══ Data for this exercise ══
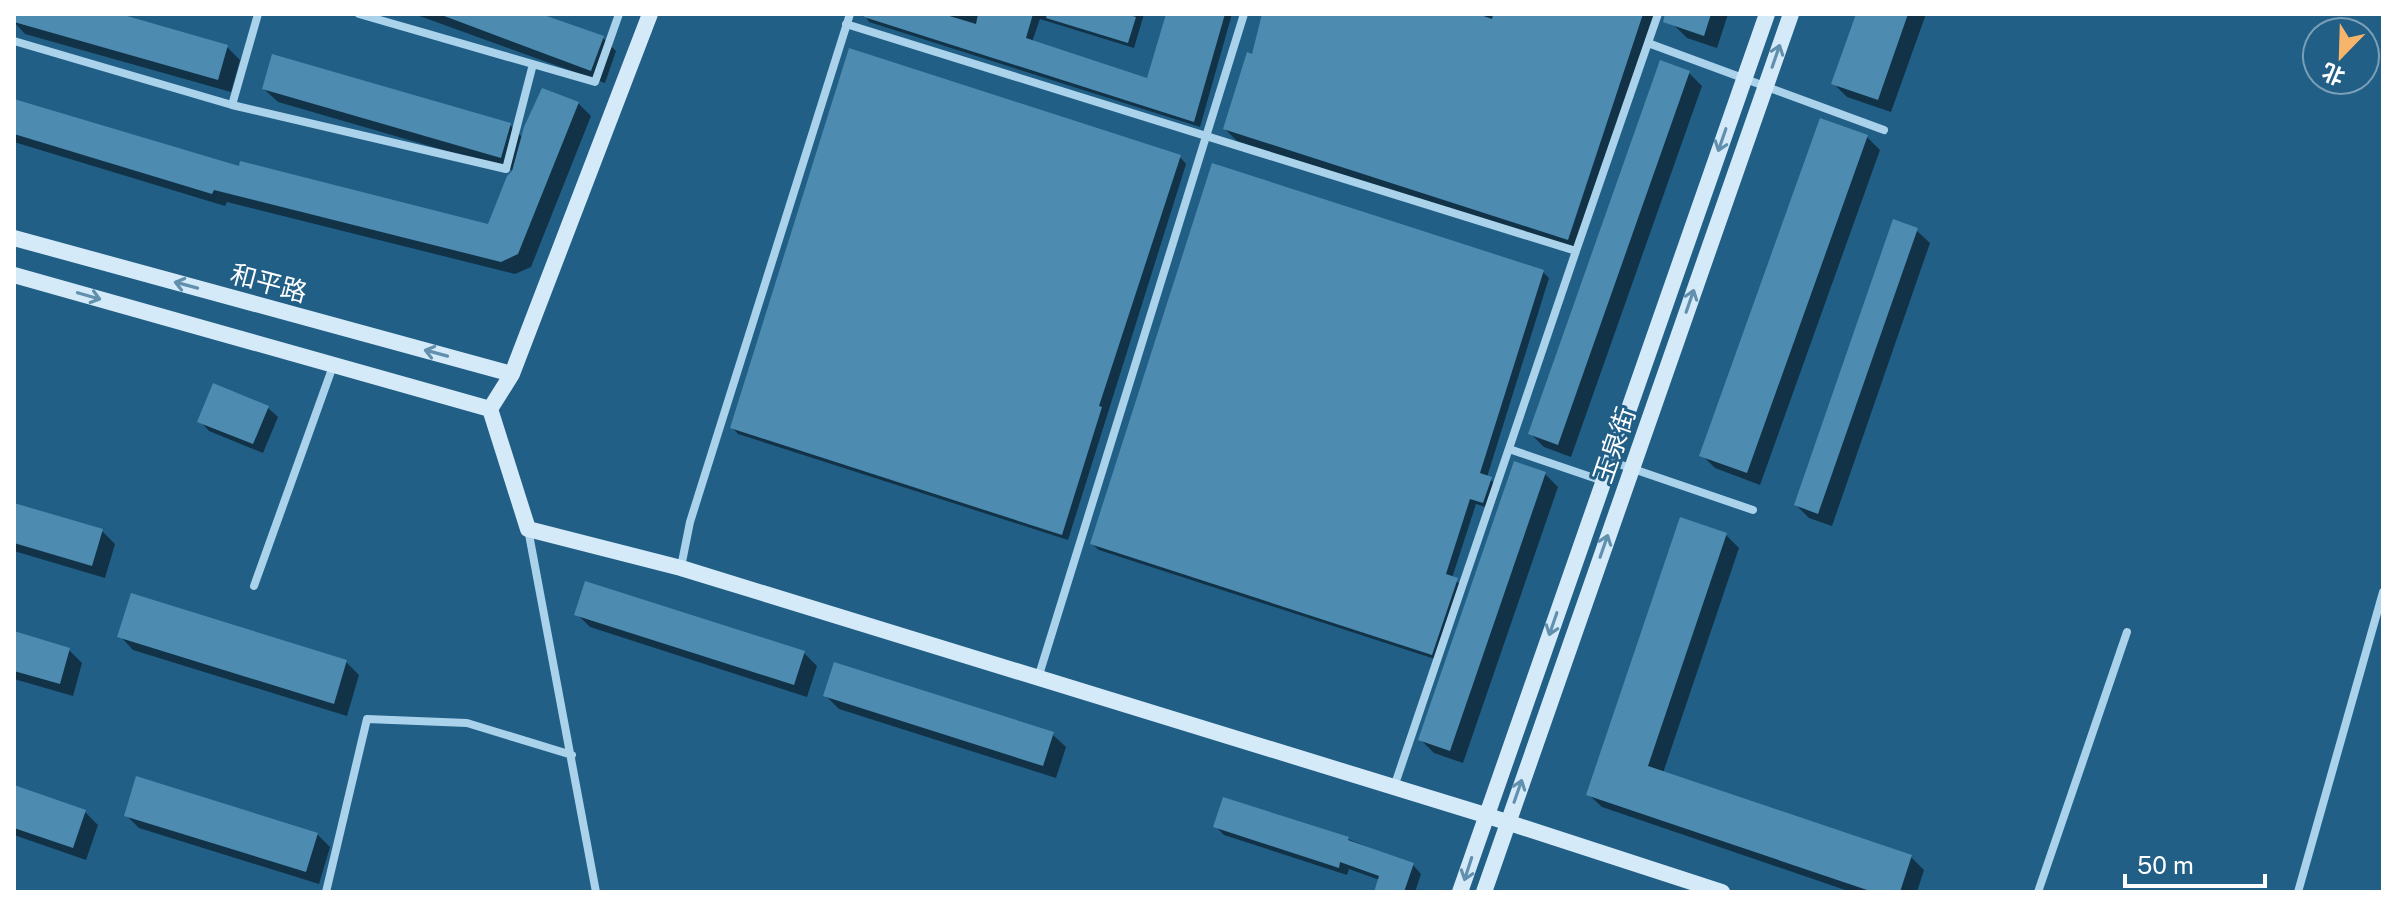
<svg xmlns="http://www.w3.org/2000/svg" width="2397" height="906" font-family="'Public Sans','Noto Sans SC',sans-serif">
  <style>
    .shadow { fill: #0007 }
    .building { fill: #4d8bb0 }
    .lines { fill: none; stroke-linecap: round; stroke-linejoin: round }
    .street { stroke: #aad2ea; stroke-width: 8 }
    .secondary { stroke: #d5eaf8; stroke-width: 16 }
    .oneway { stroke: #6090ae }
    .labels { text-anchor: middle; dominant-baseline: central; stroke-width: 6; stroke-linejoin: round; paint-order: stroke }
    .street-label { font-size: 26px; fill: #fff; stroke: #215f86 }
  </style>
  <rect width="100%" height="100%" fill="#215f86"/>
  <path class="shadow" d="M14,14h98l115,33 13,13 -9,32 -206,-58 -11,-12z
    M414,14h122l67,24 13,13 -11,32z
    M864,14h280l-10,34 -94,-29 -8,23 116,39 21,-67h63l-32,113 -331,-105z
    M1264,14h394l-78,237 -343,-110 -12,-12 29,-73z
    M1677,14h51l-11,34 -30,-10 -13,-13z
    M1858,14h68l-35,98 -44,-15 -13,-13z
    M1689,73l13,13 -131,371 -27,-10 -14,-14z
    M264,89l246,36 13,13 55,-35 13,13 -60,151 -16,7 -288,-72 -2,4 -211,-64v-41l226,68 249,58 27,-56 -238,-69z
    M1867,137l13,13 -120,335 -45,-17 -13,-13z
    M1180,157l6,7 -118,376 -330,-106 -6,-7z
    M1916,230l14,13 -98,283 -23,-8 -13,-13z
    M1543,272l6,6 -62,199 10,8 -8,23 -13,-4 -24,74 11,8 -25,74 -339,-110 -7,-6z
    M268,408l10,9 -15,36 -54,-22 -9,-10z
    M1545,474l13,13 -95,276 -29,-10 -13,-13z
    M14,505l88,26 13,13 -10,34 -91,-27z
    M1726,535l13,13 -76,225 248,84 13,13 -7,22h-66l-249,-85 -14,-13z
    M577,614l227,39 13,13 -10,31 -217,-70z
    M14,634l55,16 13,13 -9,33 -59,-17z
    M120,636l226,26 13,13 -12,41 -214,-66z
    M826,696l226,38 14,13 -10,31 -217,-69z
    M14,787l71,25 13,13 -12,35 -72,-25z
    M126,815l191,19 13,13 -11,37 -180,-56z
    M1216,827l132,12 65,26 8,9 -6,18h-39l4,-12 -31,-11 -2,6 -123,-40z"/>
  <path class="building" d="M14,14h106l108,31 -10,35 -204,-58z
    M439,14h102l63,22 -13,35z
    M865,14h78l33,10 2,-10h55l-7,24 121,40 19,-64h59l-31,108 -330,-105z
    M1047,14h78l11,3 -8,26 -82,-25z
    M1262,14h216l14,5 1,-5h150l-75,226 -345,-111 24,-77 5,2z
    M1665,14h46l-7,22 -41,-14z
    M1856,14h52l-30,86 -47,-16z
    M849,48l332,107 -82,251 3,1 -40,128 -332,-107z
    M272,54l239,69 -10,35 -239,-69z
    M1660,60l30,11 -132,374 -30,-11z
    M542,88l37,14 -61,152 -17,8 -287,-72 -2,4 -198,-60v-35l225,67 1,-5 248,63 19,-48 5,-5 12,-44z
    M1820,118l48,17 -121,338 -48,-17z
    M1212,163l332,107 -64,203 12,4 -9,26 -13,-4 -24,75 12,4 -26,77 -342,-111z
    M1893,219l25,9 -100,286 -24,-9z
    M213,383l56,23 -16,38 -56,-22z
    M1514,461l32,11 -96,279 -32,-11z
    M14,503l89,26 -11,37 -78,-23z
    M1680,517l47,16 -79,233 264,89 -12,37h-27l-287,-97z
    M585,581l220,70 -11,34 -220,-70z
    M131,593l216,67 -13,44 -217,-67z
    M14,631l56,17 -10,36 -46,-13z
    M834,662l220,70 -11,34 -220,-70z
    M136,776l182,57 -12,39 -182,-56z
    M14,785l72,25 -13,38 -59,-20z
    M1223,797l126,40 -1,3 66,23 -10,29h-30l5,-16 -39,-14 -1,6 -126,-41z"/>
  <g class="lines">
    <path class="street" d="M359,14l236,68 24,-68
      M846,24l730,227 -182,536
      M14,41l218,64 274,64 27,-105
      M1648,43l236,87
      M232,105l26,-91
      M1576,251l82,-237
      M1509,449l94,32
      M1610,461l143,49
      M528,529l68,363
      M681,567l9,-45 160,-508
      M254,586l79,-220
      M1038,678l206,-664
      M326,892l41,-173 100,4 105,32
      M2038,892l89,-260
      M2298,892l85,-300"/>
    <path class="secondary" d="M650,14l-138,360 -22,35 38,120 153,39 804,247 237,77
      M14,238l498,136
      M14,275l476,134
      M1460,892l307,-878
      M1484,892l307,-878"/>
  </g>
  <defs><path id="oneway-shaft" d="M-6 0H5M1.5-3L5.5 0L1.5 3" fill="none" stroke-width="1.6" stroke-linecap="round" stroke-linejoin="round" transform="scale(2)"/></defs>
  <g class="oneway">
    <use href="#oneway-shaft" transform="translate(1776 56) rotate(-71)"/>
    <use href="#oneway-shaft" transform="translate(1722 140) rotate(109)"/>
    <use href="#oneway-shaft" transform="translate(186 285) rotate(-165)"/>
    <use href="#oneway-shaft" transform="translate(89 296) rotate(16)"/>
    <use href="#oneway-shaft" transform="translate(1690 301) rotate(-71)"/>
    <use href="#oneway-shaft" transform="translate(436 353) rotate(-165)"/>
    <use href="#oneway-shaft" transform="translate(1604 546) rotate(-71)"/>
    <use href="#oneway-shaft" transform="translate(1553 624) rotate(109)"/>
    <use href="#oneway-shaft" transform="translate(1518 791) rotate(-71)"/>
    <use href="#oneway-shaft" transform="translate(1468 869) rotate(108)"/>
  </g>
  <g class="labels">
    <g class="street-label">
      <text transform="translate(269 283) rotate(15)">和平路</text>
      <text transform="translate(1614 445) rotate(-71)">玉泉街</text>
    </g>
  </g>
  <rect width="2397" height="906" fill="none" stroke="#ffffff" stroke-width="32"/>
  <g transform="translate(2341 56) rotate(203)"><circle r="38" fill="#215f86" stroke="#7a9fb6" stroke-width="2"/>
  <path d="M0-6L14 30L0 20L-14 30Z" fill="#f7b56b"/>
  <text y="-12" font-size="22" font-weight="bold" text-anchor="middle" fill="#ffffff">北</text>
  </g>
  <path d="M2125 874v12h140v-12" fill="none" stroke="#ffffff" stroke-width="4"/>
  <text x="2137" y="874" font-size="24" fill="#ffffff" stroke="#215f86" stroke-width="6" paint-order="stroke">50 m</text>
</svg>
═══
**Exercise brief**
Only the words belong in your copy: restate the data above exactly and leave the images out.

**Response**
<svg xmlns="http://www.w3.org/2000/svg" width="2397" height="906" font-family="'Public Sans','Noto Sans SC',sans-serif">
  <style>
    .shadow { fill: #0007 }
    .building { fill: #4d8bb0 }
    .lines { fill: none; stroke-linecap: round; stroke-linejoin: round }
    .street { stroke: #aad2ea; stroke-width: 8 }
    .secondary { stroke: #d5eaf8; stroke-width: 16 }
    .oneway { stroke: #6090ae }
    .labels { text-anchor: middle; dominant-baseline: central; stroke-width: 6; stroke-linejoin: round; paint-order: stroke }
    .street-label { font-size: 26px; fill: #fff; stroke: #215f86 }
  </style>
  <rect width="100%" height="100%" fill="#215f86"/>
  <path class="shadow" d="M14,14h98l115,33 13,13 -9,32 -206,-58 -11,-12z
    M414,14h122l67,24 13,13 -11,32z
    M864,14h280l-10,34 -94,-29 -8,23 116,39 21,-67h63l-32,113 -331,-105z
    M1264,14h394l-78,237 -343,-110 -12,-12 29,-73z
    M1677,14h51l-11,34 -30,-10 -13,-13z
    M1858,14h68l-35,98 -44,-15 -13,-13z
    M1689,73l13,13 -131,371 -27,-10 -14,-14z
    M264,89l246,36 13,13 55,-35 13,13 -60,151 -16,7 -288,-72 -2,4 -211,-64v-41l226,68 249,58 27,-56 -238,-69z
    M1867,137l13,13 -120,335 -45,-17 -13,-13z
    M1180,157l6,7 -118,376 -330,-106 -6,-7z
    M1916,230l14,13 -98,283 -23,-8 -13,-13z
    M1543,272l6,6 -62,199 10,8 -8,23 -13,-4 -24,74 11,8 -25,74 -339,-110 -7,-6z
    M268,408l10,9 -15,36 -54,-22 -9,-10z
    M1545,474l13,13 -95,276 -29,-10 -13,-13z
    M14,505l88,26 13,13 -10,34 -91,-27z
    M1726,535l13,13 -76,225 248,84 13,13 -7,22h-66l-249,-85 -14,-13z
    M577,614l227,39 13,13 -10,31 -217,-70z
    M14,634l55,16 13,13 -9,33 -59,-17z
    M120,636l226,26 13,13 -12,41 -214,-66z
    M826,696l226,38 14,13 -10,31 -217,-69z
    M14,787l71,25 13,13 -12,35 -72,-25z
    M126,815l191,19 13,13 -11,37 -180,-56z
    M1216,827l132,12 65,26 8,9 -6,18h-39l4,-12 -31,-11 -2,6 -123,-40z"/>
  <path class="building" d="M14,14h106l108,31 -10,35 -204,-58z
    M439,14h102l63,22 -13,35z
    M865,14h78l33,10 2,-10h55l-7,24 121,40 19,-64h59l-31,108 -330,-105z
    M1047,14h78l11,3 -8,26 -82,-25z
    M1262,14h216l14,5 1,-5h150l-75,226 -345,-111 24,-77 5,2z
    M1665,14h46l-7,22 -41,-14z
    M1856,14h52l-30,86 -47,-16z
    M849,48l332,107 -82,251 3,1 -40,128 -332,-107z
    M272,54l239,69 -10,35 -239,-69z
    M1660,60l30,11 -132,374 -30,-11z
    M542,88l37,14 -61,152 -17,8 -287,-72 -2,4 -198,-60v-35l225,67 1,-5 248,63 19,-48 5,-5 12,-44z
    M1820,118l48,17 -121,338 -48,-17z
    M1212,163l332,107 -64,203 12,4 -9,26 -13,-4 -24,75 12,4 -26,77 -342,-111z
    M1893,219l25,9 -100,286 -24,-9z
    M213,383l56,23 -16,38 -56,-22z
    M1514,461l32,11 -96,279 -32,-11z
    M14,503l89,26 -11,37 -78,-23z
    M1680,517l47,16 -79,233 264,89 -12,37h-27l-287,-97z
    M585,581l220,70 -11,34 -220,-70z
    M131,593l216,67 -13,44 -217,-67z
    M14,631l56,17 -10,36 -46,-13z
    M834,662l220,70 -11,34 -220,-70z
    M136,776l182,57 -12,39 -182,-56z
    M14,785l72,25 -13,38 -59,-20z
    M1223,797l126,40 -1,3 66,23 -10,29h-30l5,-16 -39,-14 -1,6 -126,-41z"/>
  <g class="lines">
    <path class="street" d="M359,14l236,68 24,-68
      M846,24l730,227 -182,536
      M14,41l218,64 274,64 27,-105
      M1648,43l236,87
      M232,105l26,-91
      M1576,251l82,-237
      M1509,449l94,32
      M1610,461l143,49
      M528,529l68,363
      M681,567l9,-45 160,-508
      M254,586l79,-220
      M1038,678l206,-664
      M326,892l41,-173 100,4 105,32
      M2038,892l89,-260
      M2298,892l85,-300"/>
    <path class="secondary" d="M650,14l-138,360 -22,35 38,120 153,39 804,247 237,77
      M14,238l498,136
      M14,275l476,134
      M1460,892l307,-878
      M1484,892l307,-878"/>
  </g>
  <defs><path id="oneway-shaft" d="M-6 0H5M1.5-3L5.5 0L1.5 3" fill="none" stroke-width="1.6" stroke-linecap="round" stroke-linejoin="round" transform="scale(2)"/></defs>
  <g class="oneway">
    <use href="#oneway-shaft" transform="translate(1776 56) rotate(-71)"/>
    <use href="#oneway-shaft" transform="translate(1722 140) rotate(109)"/>
    <use href="#oneway-shaft" transform="translate(186 285) rotate(-165)"/>
    <use href="#oneway-shaft" transform="translate(89 296) rotate(16)"/>
    <use href="#oneway-shaft" transform="translate(1690 301) rotate(-71)"/>
    <use href="#oneway-shaft" transform="translate(436 353) rotate(-165)"/>
    <use href="#oneway-shaft" transform="translate(1604 546) rotate(-71)"/>
    <use href="#oneway-shaft" transform="translate(1553 624) rotate(109)"/>
    <use href="#oneway-shaft" transform="translate(1518 791) rotate(-71)"/>
    <use href="#oneway-shaft" transform="translate(1468 869) rotate(108)"/>
  </g>
  <g class="labels">
    <g class="street-label">
      <text transform="translate(269 283) rotate(15)">和平路</text>
      <text transform="translate(1614 445) rotate(-71)">玉泉街</text>
    </g>
  </g>
  <rect width="2397" height="906" fill="none" stroke="#ffffff" stroke-width="32"/>
  <g transform="translate(2341 56) rotate(203)"><circle r="38" fill="#215f86" stroke="#7a9fb6" stroke-width="2"/>
  <path d="M0-6L14 30L0 20L-14 30Z" fill="#f7b56b"/>
  <text y="-12" font-size="22" font-weight="bold" text-anchor="middle" fill="#ffffff">北</text>
  </g>
  <path d="M2125 874v12h140v-12" fill="none" stroke="#ffffff" stroke-width="4"/>
  <text x="2137" y="874" font-size="24" fill="#ffffff" stroke="#215f86" stroke-width="6" paint-order="stroke">50 m</text>
</svg>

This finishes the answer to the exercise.